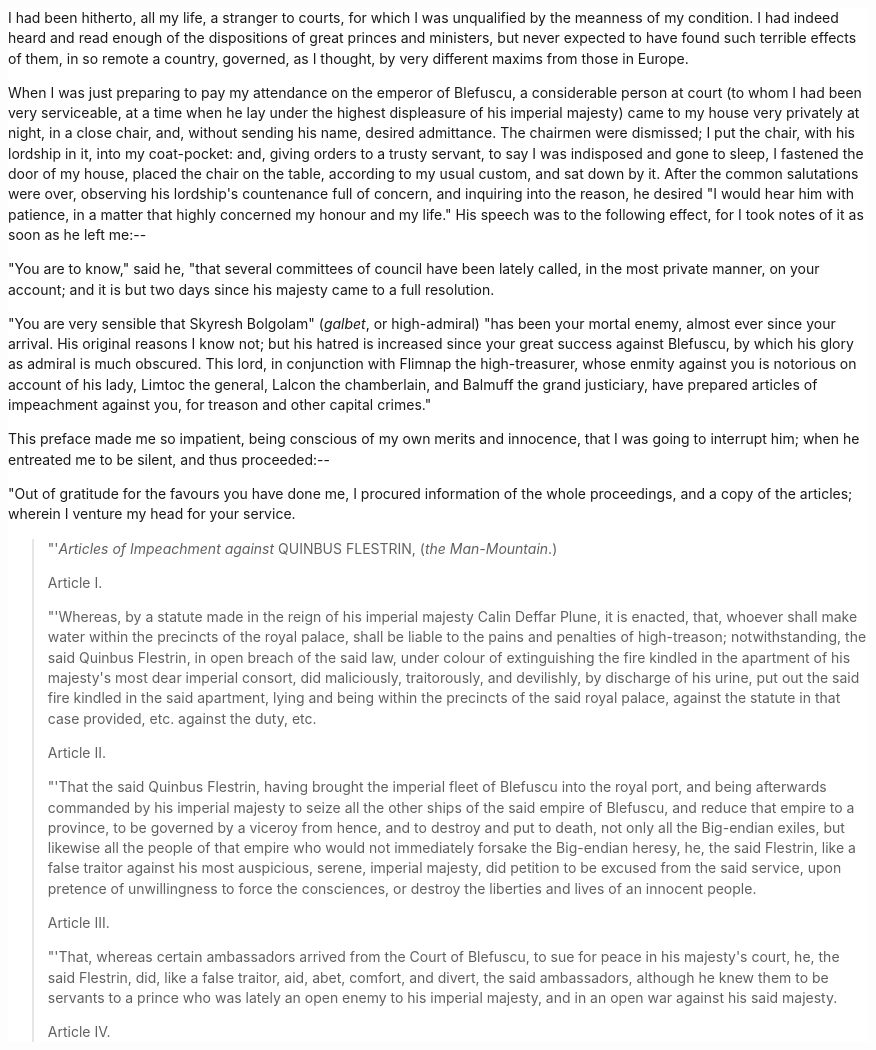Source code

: I had been hitherto, all my life, a stranger to courts, for which I was unqualified by the meanness of my condition.  I had indeed heard and read enough of the dispositions of great princes and ministers, but never expected to have found such terrible effects of them, in so remote a country, governed, as I thought, by very different maxims from those in Europe.

When I was just preparing to pay my attendance on the emperor of Blefuscu, a considerable person at court (to whom I had been very serviceable, at a time when he lay under the highest displeasure of his imperial majesty) came to my house very privately at night, in a close chair, and, without sending his name, desired admittance.  The chairmen were dismissed; I put the chair, with his lordship in it, into my coat-pocket: and, giving orders to a trusty servant, to say I was indisposed and gone to sleep, I fastened the door of my house, placed the chair on the table, according to my usual custom, and sat down by it.  After the common salutations were over, observing his lordship's countenance full of concern, and inquiring into the reason, he desired "I would hear him with patience, in a matter that highly concerned my honour and my life."  His speech was to the following effect, for I took notes of it as soon as he left me:--

"You are to know," said he, "that several committees of council have been lately called, in the most private manner, on your account; and it is but two days since his majesty came to a full resolution.

"You are very sensible that Skyresh Bolgolam" (_galbet_, or high-admiral) "has been your mortal enemy, almost ever since your arrival.  His original reasons I know not; but his hatred is increased since your great success against Blefuscu, by which his glory as admiral is much obscured.  This lord, in conjunction with Flimnap the high-treasurer, whose enmity against you is notorious on account of his lady, Limtoc the general, Lalcon the chamberlain, and Balmuff the grand justiciary, have prepared articles of impeachment against you, for treason and other capital crimes."

This preface made me so impatient, being conscious of my own merits and innocence, that I was going to interrupt him; when he entreated me to be silent, and thus proceeded:--

"Out of gratitude for the favours you have done me, I procured information of the whole proceedings, and a copy of the articles; wherein I venture my head for your service.

> "'_Articles of Impeachment against_ QUINBUS FLESTRIN, (_the Man-Mountain_.)
> 
> Article I.
> 
> "'Whereas, by a statute made in the reign of his imperial majesty Calin Deffar Plune, it is enacted, that, whoever shall make water within the precincts of the royal palace, shall be liable to the pains and penalties of high-treason; notwithstanding, the said Quinbus Flestrin, in open breach of the said law, under colour of extinguishing the fire kindled in the apartment of his majesty's most dear imperial consort, did maliciously, traitorously, and devilishly, by discharge of his urine, put out the said fire kindled in the said apartment, lying and being within the precincts of the said royal palace, against the statute in that case provided, etc. against the duty, etc.
> 
> Article II.
> 
> "'That the said Quinbus Flestrin, having brought the imperial fleet of Blefuscu into the royal port, and being afterwards commanded by his imperial majesty to seize all the other ships of the said empire of Blefuscu, and reduce that empire to a province, to be governed by a viceroy from hence, and to destroy and put to death, not only all the Big-endian exiles, but likewise all the people of that empire who would not immediately forsake the Big-endian heresy, he, the said Flestrin, like a false traitor against his most auspicious, serene, imperial majesty, did petition to be excused from the said service, upon pretence of unwillingness to force the consciences, or destroy the liberties and lives of an innocent people.
> 
> Article III.
> 
> "'That, whereas certain ambassadors arrived from the Court of Blefuscu, to sue for peace in his majesty's court, he, the said Flestrin, did, like a false traitor, aid, abet, comfort, and divert, the said ambassadors, although he knew them to be servants to a prince who was lately an open enemy to his imperial majesty, and in an open war against his said majesty.
> 
> Article IV.
>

- - - -

# Exercise aim
Convert the data above into a numbered list, one item per line, omitting blank lines and leaving out the pictures.

# Completed task
1. Source code
2. : I had been hitherto, all my life, a stranger to courts, for which I was unqualified by the meanness of my condition.  I had indeed heard and read enough of the dispositions of great princes and ministers, but never expected to have found such terrible effects of them, in so remote a country, governed, as I thought, by very different maxims from those in Europe.
3. When I was just preparing to pay my attendance on the emperor of Blefuscu, a considerable person at court (to whom I had been very serviceable, at a time when he lay under the highest displeasure of his imperial majesty) came to my house very privately at night, in a close chair, and, without sending his name, desired admittance.  The chairmen were dismissed; I put the chair, with his lordship in it, into my coat-pocket: and, giving orders to a trusty servant, to say I was indisposed and gone to sleep, I fastened the door of my house, placed the chair on the table, according to my usual custom, and sat down by it.  After the common salutations were over, observing his lordship's countenance full of concern, and inquiring into the reason, he desired "I would hear him with patience, in a matter that highly concerned my honour and my life."  His speech was to the following effect, for I took notes of it as soon as he left me:--
4. "You are to know," said he, "that several committees of council have been lately called, in the most private manner, on your account; and it is but two days since his majesty came to a full resolution.
5. "You are very sensible that Skyresh Bolgolam" (_galbet_, or high-admiral) "has been your mortal enemy, almost ever since your arrival.  His original reasons I know not; but his hatred is increased since your great success against Blefuscu, by which his glory as admiral is much obscured.  This lord, in conjunction with Flimnap the high-treasurer, whose enmity against you is notorious on account of his lady, Limtoc the general, Lalcon the chamberlain, and Balmuff the grand justiciary, have prepared articles of impeachment against you, for treason and other capital crimes."
6. This preface made me so impatient, being conscious of my own merits and innocence, that I was going to interrupt him; when he entreated me to be silent, and thus proceeded:--
7. "Out of gratitude for the favours you have done me, I procured information of the whole proceedings, and a copy of the articles; wherein I venture my head for your service.
8. > "'_Articles of Impeachment against_ QUINBUS FLESTRIN, (_the Man-Mountain_.)
9. > 
10. > Article I.
11. > 
12. > "'Whereas, by a statute made in the reign of his imperial majesty Calin Deffar Plune, it is enacted, that, whoever shall make water within the precincts of the royal palace, shall be liable to the pains and penalties of high-treason; notwithstanding, the said Quinbus Flestrin, in open breach of the said law, under colour of extinguishing the fire kindled in the apartment of his majesty's most dear imperial consort, did maliciously, traitorously, and devilishly, by discharge of his urine, put out the said fire kindled in the said apartment, lying and being within the precincts of the said royal palace, against the statute in that case provided, etc. against the duty, etc.
13. > 
14. > Article II.
15. > 
16. > "'That the said Quinbus Flestrin, having brought the imperial fleet of Blefuscu into the royal port, and being afterwards commanded by his imperial majesty to seize all the other ships of the said empire of Blefuscu, and reduce that empire to a province, to be governed by a viceroy from hence, and to destroy and put to death, not only all the Big-endian exiles, but likewise all the people of that empire who would not immediately forsake the Big-endian heresy, he, the said Flestrin, like a false traitor against his most auspicious, serene, imperial majesty, did petition to be excused from the said service, upon pretence of unwillingness to force the consciences, or destroy the liberties and lives of an innocent people.
17. > 
18. > Article III.
19. > 
20. > "'That, whereas certain ambassadors arrived from the Court of Blefuscu, to sue for peace in his majesty's court, he, the said Flestrin, did, like a false traitor, aid, abet, comfort, and divert, the said ambassadors, although he knew them to be servants to a prince who was lately an open enemy to his imperial majesty, and in an open war against his said majesty.
21. > 
22. > Article IV.
23. >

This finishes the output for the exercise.